I'd love to - - - but - - --- practically - - - its the only option left!
Anything from previous power production is today being excoriated as terrible (diesel, coal, propane, natural gas are some of the suspects) and I'm not stupid enough to believe that nuclear power is clean (!!!!!) so I am left with only the one option.
Biomass - - - I could use straw (don't like as its lower bulk weight, pricey on a per ton basis, don't like the way its produced, etc etc) and the wood chips.
A local pallet plant wanted to sell all of their non pallet stuff as landscaping material. Soon found that there just wasn't that much demand. They had previously been selling slapboard and other trim into the firewood market.
This biomass boiler thing is being done in the US north east where there is a strong local lumber industry more than just occasionally so whilst I agree that biomass is NOT the best option - - - well - - - - its my ONLY realistic option. It helps that I can design my boiler to use different forms of such (bulk cardboard, carpentry waste besides straw or wood chips).
My idea of biomass is the utilization of a waste stream from another industry as an input - - - note that your definition is quite different.

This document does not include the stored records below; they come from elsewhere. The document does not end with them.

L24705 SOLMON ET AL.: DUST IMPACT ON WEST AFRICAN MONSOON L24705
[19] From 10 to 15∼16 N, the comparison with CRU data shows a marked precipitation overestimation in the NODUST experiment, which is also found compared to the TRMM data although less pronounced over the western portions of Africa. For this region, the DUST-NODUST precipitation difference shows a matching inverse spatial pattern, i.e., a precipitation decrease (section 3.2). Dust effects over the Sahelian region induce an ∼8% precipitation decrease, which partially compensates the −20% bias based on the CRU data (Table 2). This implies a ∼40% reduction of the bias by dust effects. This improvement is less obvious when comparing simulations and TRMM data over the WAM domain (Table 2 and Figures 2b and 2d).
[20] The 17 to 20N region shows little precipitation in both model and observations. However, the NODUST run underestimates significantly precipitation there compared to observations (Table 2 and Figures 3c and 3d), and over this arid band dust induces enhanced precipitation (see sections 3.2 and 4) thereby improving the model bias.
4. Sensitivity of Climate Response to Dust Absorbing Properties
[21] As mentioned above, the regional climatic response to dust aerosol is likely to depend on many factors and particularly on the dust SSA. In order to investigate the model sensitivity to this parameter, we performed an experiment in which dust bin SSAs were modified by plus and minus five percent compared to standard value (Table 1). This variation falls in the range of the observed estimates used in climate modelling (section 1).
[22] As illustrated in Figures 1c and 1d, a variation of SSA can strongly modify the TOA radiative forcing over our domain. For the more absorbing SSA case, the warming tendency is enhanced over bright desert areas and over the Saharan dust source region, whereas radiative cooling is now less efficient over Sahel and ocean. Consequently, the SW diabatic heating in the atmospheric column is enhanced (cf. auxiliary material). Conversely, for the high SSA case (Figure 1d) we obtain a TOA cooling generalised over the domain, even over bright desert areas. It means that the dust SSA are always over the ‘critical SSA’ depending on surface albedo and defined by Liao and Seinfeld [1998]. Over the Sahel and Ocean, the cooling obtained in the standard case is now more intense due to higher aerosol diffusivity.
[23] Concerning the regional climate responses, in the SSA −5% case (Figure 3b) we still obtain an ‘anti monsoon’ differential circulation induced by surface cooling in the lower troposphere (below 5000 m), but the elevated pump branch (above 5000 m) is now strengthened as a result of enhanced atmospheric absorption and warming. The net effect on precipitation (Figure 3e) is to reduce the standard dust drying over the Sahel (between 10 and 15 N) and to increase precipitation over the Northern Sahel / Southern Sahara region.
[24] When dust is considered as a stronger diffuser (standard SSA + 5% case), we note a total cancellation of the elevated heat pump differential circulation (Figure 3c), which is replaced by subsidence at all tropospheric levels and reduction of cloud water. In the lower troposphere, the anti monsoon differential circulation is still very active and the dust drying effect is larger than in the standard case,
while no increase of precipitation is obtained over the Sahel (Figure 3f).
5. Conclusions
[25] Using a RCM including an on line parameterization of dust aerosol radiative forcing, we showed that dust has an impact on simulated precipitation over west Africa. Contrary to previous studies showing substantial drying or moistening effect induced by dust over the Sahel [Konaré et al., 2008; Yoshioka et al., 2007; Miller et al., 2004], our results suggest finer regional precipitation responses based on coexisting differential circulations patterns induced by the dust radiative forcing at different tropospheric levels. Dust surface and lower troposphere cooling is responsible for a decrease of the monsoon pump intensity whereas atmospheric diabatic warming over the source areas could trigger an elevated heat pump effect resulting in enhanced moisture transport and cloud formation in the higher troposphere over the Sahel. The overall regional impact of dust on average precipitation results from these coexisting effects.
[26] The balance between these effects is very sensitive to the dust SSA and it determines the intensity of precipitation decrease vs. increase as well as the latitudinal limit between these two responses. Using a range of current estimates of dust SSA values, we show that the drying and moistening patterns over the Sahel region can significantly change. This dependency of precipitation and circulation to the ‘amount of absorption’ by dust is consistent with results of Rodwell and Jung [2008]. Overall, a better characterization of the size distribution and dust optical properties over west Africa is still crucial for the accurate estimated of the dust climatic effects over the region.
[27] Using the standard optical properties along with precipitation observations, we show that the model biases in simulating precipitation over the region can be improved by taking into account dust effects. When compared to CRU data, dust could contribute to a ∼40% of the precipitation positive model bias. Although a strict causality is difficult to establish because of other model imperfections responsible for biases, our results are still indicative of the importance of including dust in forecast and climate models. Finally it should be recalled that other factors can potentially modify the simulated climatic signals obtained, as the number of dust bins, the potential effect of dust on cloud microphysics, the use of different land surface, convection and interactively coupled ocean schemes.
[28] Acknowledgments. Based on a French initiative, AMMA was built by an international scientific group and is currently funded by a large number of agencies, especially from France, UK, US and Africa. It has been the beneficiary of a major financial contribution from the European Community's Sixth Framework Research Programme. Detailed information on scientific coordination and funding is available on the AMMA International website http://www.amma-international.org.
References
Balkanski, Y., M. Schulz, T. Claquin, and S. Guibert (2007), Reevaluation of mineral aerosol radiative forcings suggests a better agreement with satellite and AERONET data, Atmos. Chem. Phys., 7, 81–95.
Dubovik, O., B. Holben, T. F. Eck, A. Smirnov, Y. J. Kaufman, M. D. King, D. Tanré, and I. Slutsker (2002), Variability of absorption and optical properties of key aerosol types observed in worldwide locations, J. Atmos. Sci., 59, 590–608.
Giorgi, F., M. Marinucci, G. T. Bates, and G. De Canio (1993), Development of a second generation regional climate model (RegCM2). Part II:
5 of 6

Sorry. I don't know much about biomass.... but I do know that in the "olden days", we in UK and Europe used coal. (My grandfather ran ships on coal, shipping to Belgium and Italy for their railways!). But the US of A used wood. The USA locos had huge (volume) tenders and huge grates, fire-boxes and flues to manage the much bigger fires needed, compared to coal, while they burned wood, which was plentiful and grew almost everywhere across the USA.
NOWADAYS, to avoid burning coal, in the UK, we have converted some coal-fired power station to burn wood-chip that we import from the USA. Works politically for CO2 production, if expensive and not very efficient compared to coal.
So what is the best boiler for wood chips? One with a huge firebox, grate, etc. 2 1/2 times the volume of the coal fire firebox.... which you have seen in Rayger's boiler... for similar output. You need a lot of flues to capture heat more efficiently, superheater tubes and economise tubers to preheat boiler feed water, etc..
So go for a 150 kW boiler and run it max at 100kW, using the flue gases for space heating as well. E.g. feedwater, central heating, air exchange heaters for space heating, etc.
Does this help?
K2

Thanks - - - I have read of the Yarrow and some others and have tried to chase things Naval as they were still using steam in some applications until even the 1950s (and past) see the Skinner Unaflow engines. From what I can determine these Unaflow engines (even looking at Dan Gelbart's very modern rendition) were actually quite efficient.
So then I come to what is an efficient boiler design - - - ie maximum steam at T (likely only 300 to maybe 600F) at a pressure of (again likely lower something like 300 to 500 psi (above atmospheric). And there everything grinds to a halt! No matter what combination of search terms I'm using I just can't find any comments regarding steam production efficiency.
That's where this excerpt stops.